BEGIN Extracted information

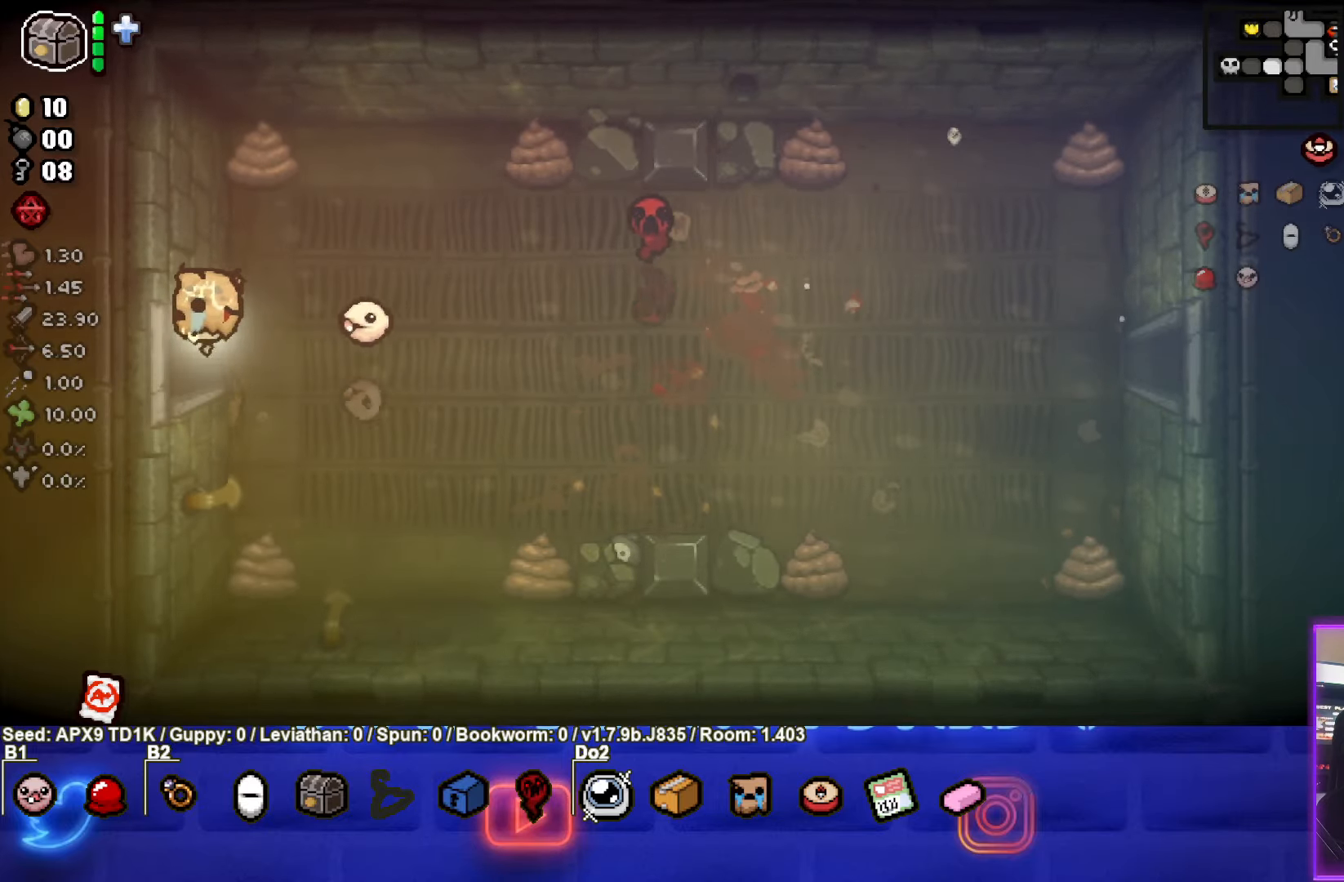
{"buttons": [], "left_stick": "center", "right_stick": "center", "events": [[150, "left_stick", "center"]]}
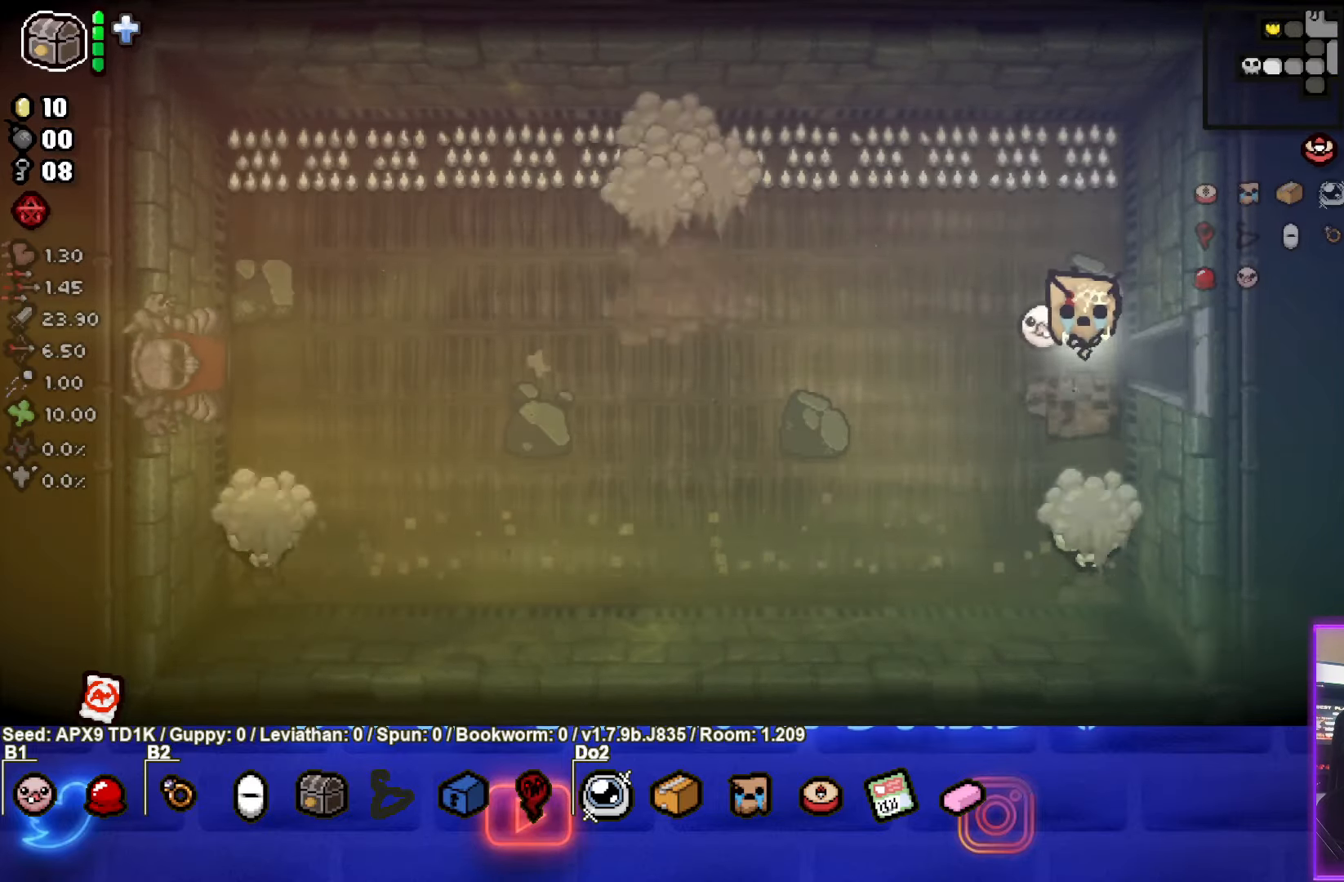
{"buttons": ["SQUARE"], "left_stick": "up-left", "right_stick": "center", "events": [[116, "left_stick", "up-left"], [450, "SQUARE", "down"]]}
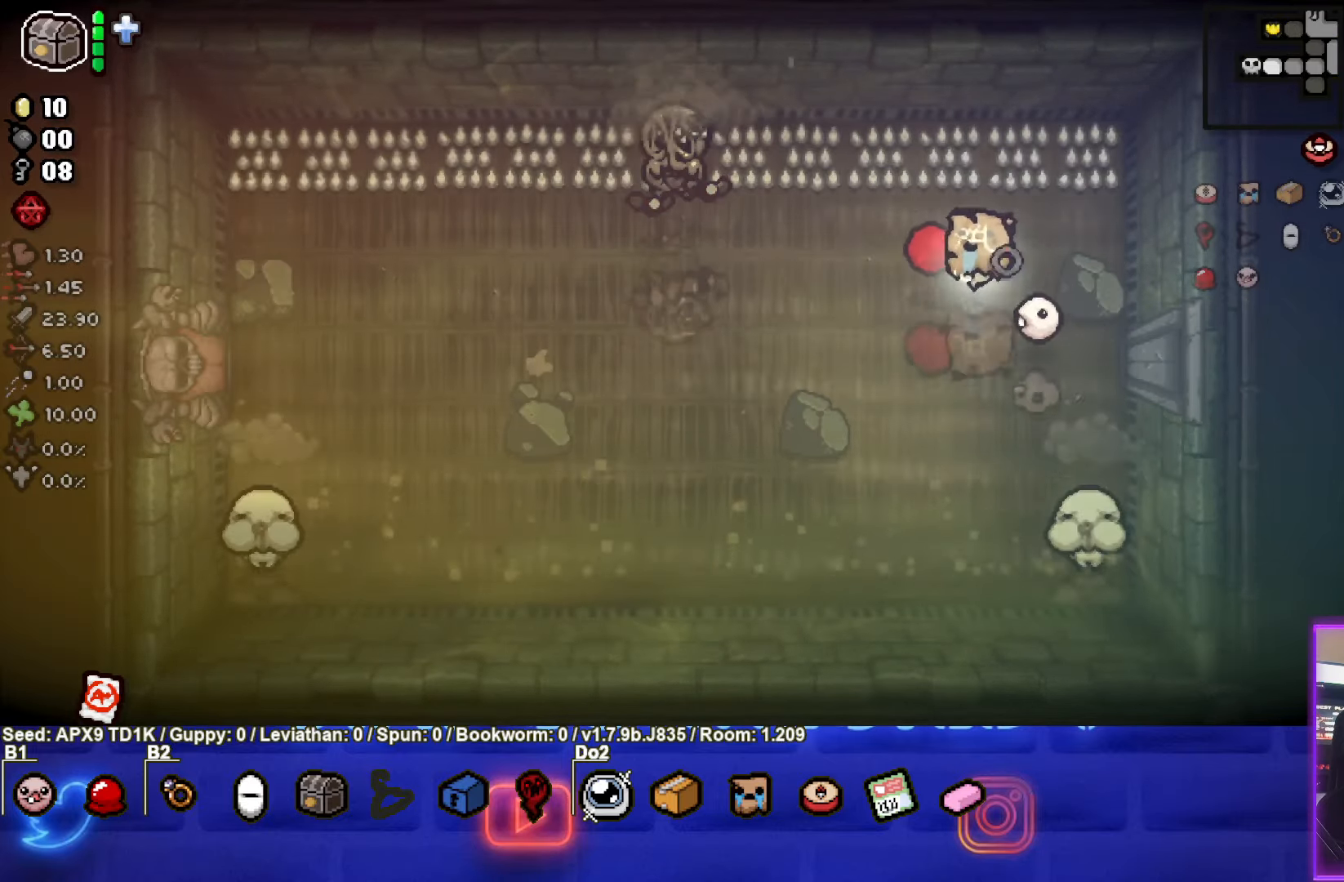
{"buttons": [], "left_stick": "center", "right_stick": "center", "events": [[83, "left_stick", "center"], [166, "SQUARE", "up"], [250, "SQUARE", "down"], [450, "SQUARE", "up"]]}
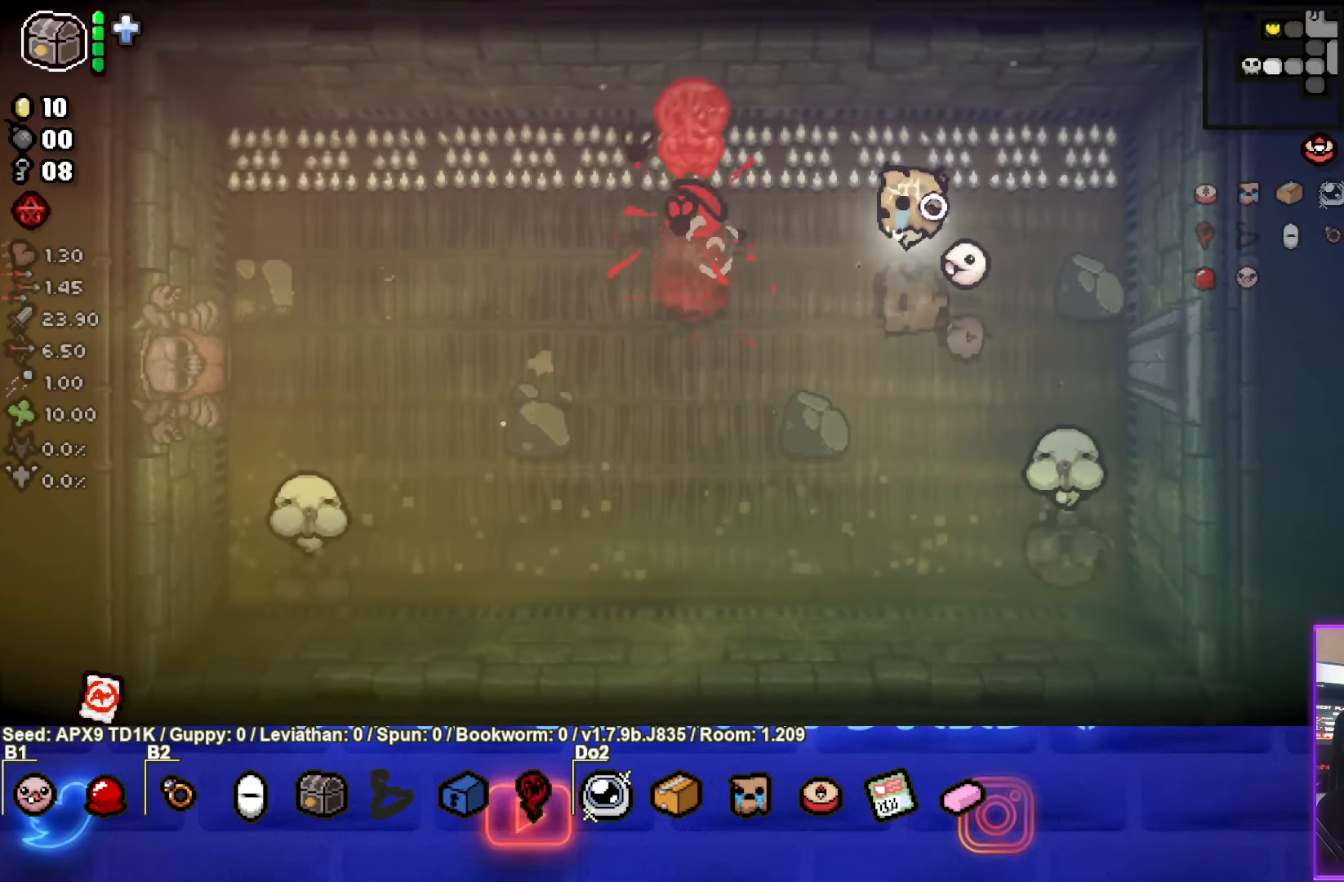
{"buttons": ["TRIANGLE"], "left_stick": "down-left", "right_stick": "center", "events": [[16, "left_stick", "down-left"], [383, "TRIANGLE", "down"]]}
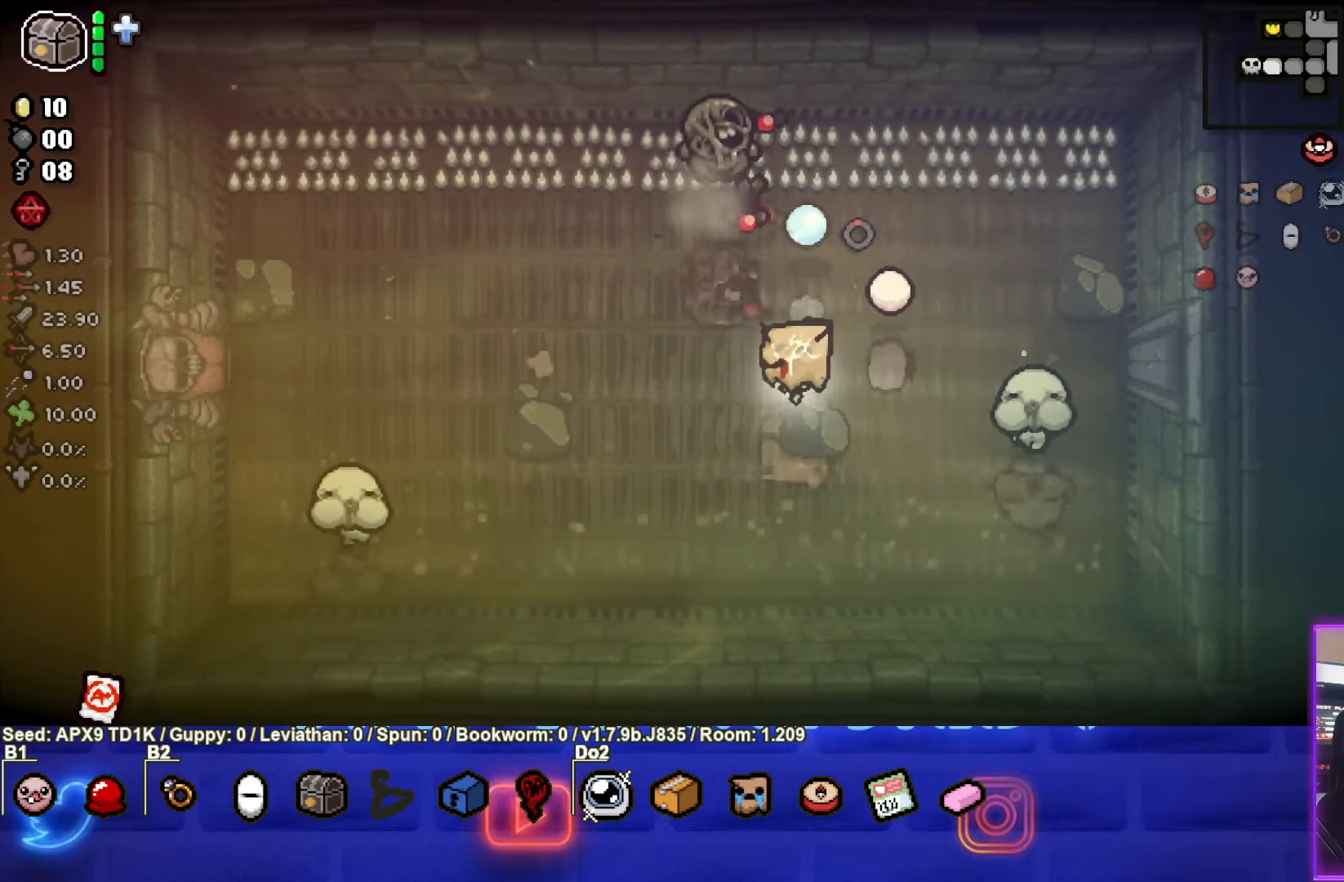
{"buttons": [], "left_stick": "center", "right_stick": "center", "events": [[100, "TRIANGLE", "up"], [100, "left_stick", "center"], [183, "TRIANGLE", "down"], [183, "left_stick", "down-left"], [300, "left_stick", "center"], [333, "TRIANGLE", "up"]]}
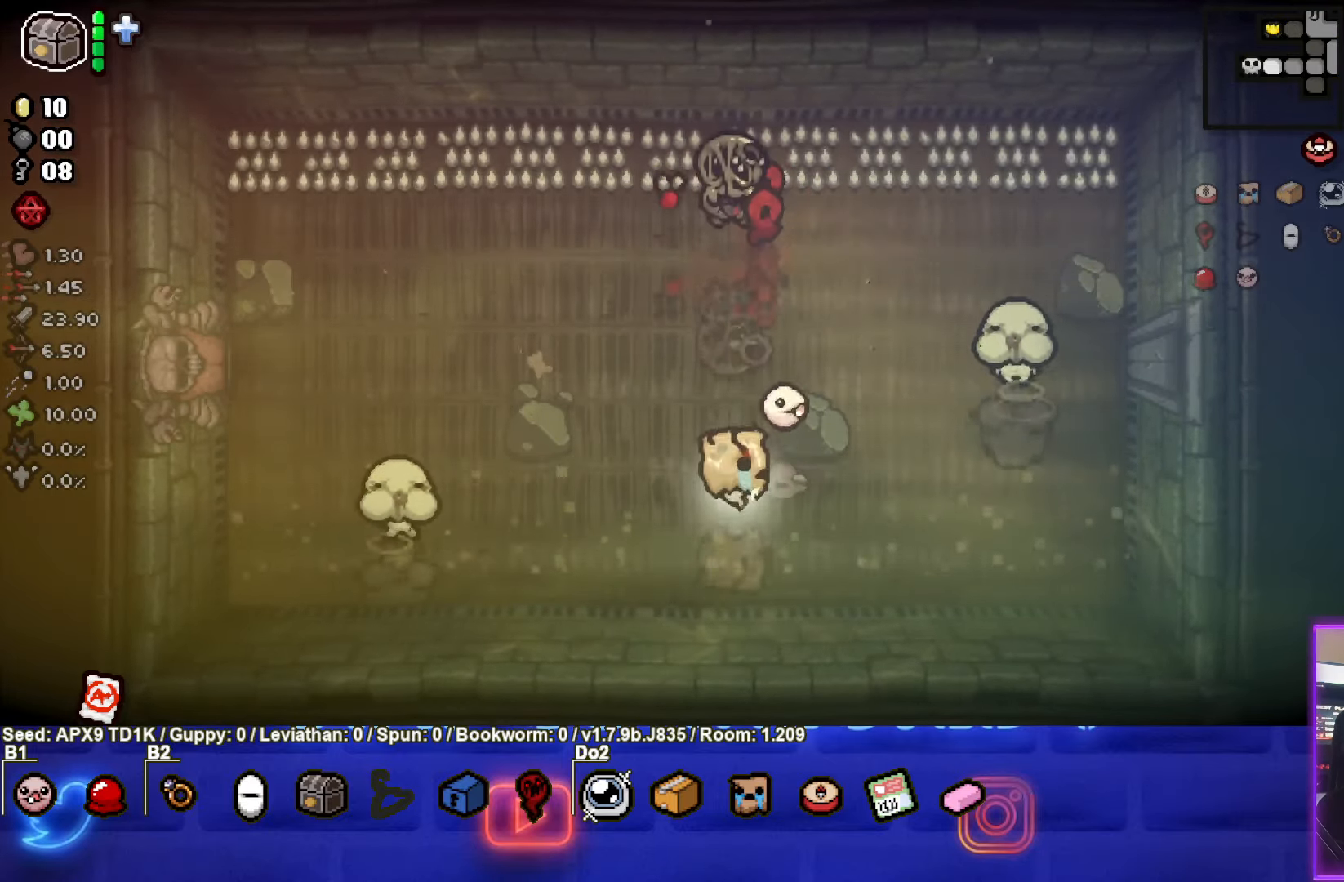
{"buttons": ["TRIANGLE"], "left_stick": "right", "right_stick": "center", "events": [[33, "TRIANGLE", "down"], [183, "TRIANGLE", "up"], [250, "TRIANGLE", "down"], [266, "left_stick", "down-left"], [417, "TRIANGLE", "up"], [483, "TRIANGLE", "down"], [500, "left_stick", "right"]]}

END Extracted information

Write out the data once more exactly, omitting the pictures.

Solved exercise —
{"buttons": [], "left_stick": "center", "right_stick": "center", "events": [[150, "left_stick", "center"]]}
{"buttons": ["SQUARE"], "left_stick": "up-left", "right_stick": "center", "events": [[116, "left_stick", "up-left"], [450, "SQUARE", "down"]]}
{"buttons": [], "left_stick": "center", "right_stick": "center", "events": [[83, "left_stick", "center"], [166, "SQUARE", "up"], [250, "SQUARE", "down"], [450, "SQUARE", "up"]]}
{"buttons": ["TRIANGLE"], "left_stick": "down-left", "right_stick": "center", "events": [[16, "left_stick", "down-left"], [383, "TRIANGLE", "down"]]}
{"buttons": [], "left_stick": "center", "right_stick": "center", "events": [[100, "TRIANGLE", "up"], [100, "left_stick", "center"], [183, "TRIANGLE", "down"], [183, "left_stick", "down-left"], [300, "left_stick", "center"], [333, "TRIANGLE", "up"]]}
{"buttons": ["TRIANGLE"], "left_stick": "right", "right_stick": "center", "events": [[33, "TRIANGLE", "down"], [183, "TRIANGLE", "up"], [250, "TRIANGLE", "down"], [266, "left_stick", "down-left"], [417, "TRIANGLE", "up"], [483, "TRIANGLE", "down"], [500, "left_stick", "right"]]}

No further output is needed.